Medicines to be reimbursed

18.08.2017.  |   Print

Reimbursement system for the acquisition of medicines in Latvia ensures the patients
with the possibility to acquire medicines, to be reimbursed by the state in the amount
of 100%, 75% and 50%, in accordance with the character of disease (diagnosis) and
degree of severity, for the purpose of treatment of particular diseases.

The list of medicines to be reimbursed (MTR) consists of:

  • Schedule A, which includes medicines of equivalent effectiveness. MTR combines medicines in the groups of equivalent effectiveness in two cases: 1) if it contains
    one and the same active ingredient, which treats the particular disease, and equivalent effectiveness is proved by studies, 2) if medicines contain different active ingredients, but their equivalent effect has been proved by studies; 
  • Schedule B, the medicines included in which have no equivalent effectiveness with the MTR;
  • Schedule C, which includes medicines, the costs of which for the treatment of one patient exceeds 4268,62 euro and manufacturer undertakes to cover the medicine reimbursement costs for a particular number of patients by its own resources. Once per half a year the MTR (on 1 January and 1 July) is updated and both, the doctors by sending informative material as well as patients - through media and web-page of the National Health Service - are informed on changes.

Reimbursement procedure for patients

Since 1 January 2012 a new procedure for write out of medicines (also medical equipment) to be reimbursed is implemented with a purpose to promote the write out of cheaper medicines to be reimbursed being of equivalent effectiveness:

  • if a patient receives medicines to be reimbursed provided for a particular diagnosis, a doctor shall write out on a prescription the general name provided for a particular diagnosis; 
  • pharmaceutist shall issue the cheapest medicines of the respective general name in a pharmacy in accordance with the prescription; 
  • if the cheapest medicine issued to a patient in a pharmacy gives the desired treatment effect, then next time a doctor writes out a name of respective medicines on a prescription for a patient;
  • if the particular medicines do not give the therapeutic effect, then a doctor, upon indicating substantiation in the medical card of a patient, shall write out other medicines by choosing the next most cheapest medicines of the respective general name.

This is to remind that the state shall reimburse the cheapest medicine with equivalent effectiveness in the amount of 50%, 75% and 100% (depending on a diagnosis).
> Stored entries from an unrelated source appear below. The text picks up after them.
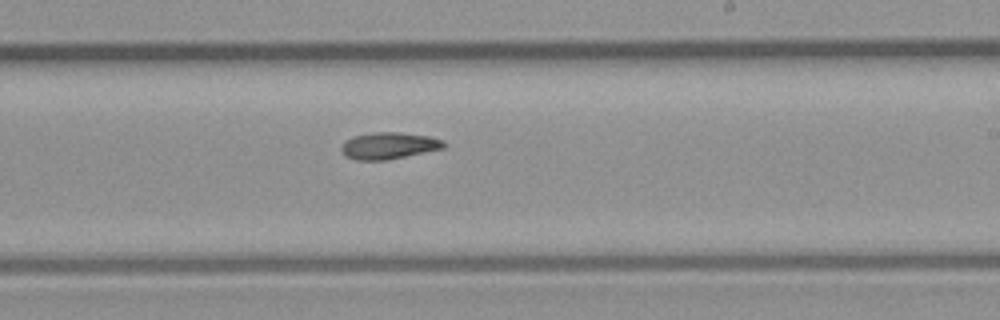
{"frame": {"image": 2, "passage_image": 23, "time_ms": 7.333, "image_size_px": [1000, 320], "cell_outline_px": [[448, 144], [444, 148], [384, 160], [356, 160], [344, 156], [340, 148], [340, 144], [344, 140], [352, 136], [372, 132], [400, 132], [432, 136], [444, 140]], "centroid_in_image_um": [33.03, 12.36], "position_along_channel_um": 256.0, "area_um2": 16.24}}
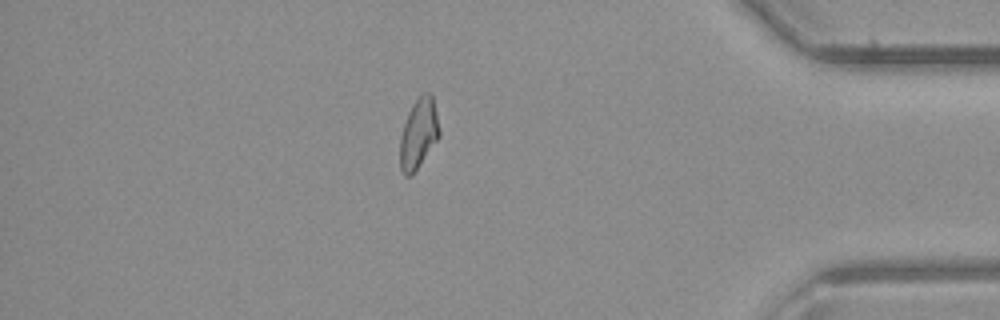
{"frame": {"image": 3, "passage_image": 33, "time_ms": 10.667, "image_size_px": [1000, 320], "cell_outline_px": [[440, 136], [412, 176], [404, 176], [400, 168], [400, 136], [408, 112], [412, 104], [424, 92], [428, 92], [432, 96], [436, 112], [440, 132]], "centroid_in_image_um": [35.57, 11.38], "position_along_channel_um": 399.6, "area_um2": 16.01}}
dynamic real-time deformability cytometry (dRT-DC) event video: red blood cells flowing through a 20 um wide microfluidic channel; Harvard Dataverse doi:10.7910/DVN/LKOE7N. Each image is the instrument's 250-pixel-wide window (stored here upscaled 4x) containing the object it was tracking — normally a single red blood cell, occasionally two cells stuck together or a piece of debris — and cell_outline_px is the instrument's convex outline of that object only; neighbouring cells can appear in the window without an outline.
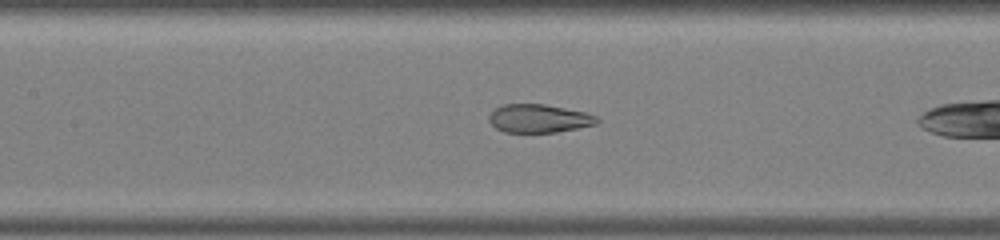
{"species": "common noctule bat (a hibernating species)", "species_latin": "Nyctalus noctula", "temperature_condition": "warm", "stored_images_in_passage": 15, "camera_frame_rate_fps": 3000, "um_per_image_px": 0.085, "animal": {"sex": "male", "body_mass_g": 19.0, "forearm_length_mm": 50.8}, "frame": {"image": 1, "passage_image": 7, "time_ms": 2.0, "image_size_px": [1000, 240], "cell_outline_px": [[600, 120], [596, 124], [556, 132], [504, 132], [496, 128], [488, 120], [488, 116], [496, 108], [504, 104], [544, 104], [588, 112], [596, 116]], "centroid_in_image_um": [45.82, 10.06], "position_along_channel_um": 161.6, "area_um2": 17.8}}
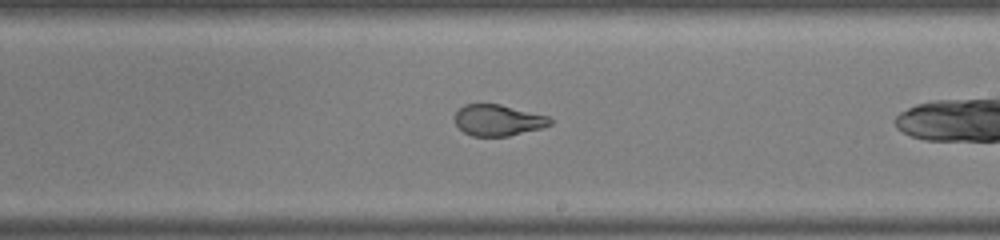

If more expensive medicine is written out for a patient, then the difference between the most cheapest and more expensive medicine shall be covered by the patient. A patient shall be entitled to discuss with a doctor the possibility to write out the cheapest medicines having equivalent effectiveness during consultations.

When the patent protection period of the original medicine expires, other pharmaceutical company may commence to develop medicines with the same active ingredient – these are known as generic medicines. Since the generic medicines and original medicines, which are provided for the treatment of one disease, has equivalent effectiveness and contain the same active ingredient, then the most rational choice is the choice of the cheapest medicine. It allows to save money and get a treatment without overpaying.

Taking into account medical reasons - the human body features (hypersensitivity to any adjuvant included in particular medicines), complexity of the disease -, a doctor may determine the use of a particular medicine for a patient, which shall not be changed for any other. In such a case a doctor shall indicate in the prescription the name of a particular medicine and mark that only specific medicine may be issued in a pharmacy.

Only doctors, having contractual relationship with the National Health Service, shall be entitled to write out medicine from the list of medicines to be reimbursed. Also the issue of medicines by reimbursement may be ensured only by those pharmacies, having contractual relationship with the National Health Service.


Schedule M

Since 1 September 2012 also a Schedule M is created separately, from which medicines for pregnant women, women in post-natal period up to 42 days and children up to the age of 24 months may be chosen. All medicines for children up to the age of 24 months included in the Schedule M shall be compensated in the amount of 50%, but for pregnant women and women up to 42 days of the post-natal period - in the amount of 25%.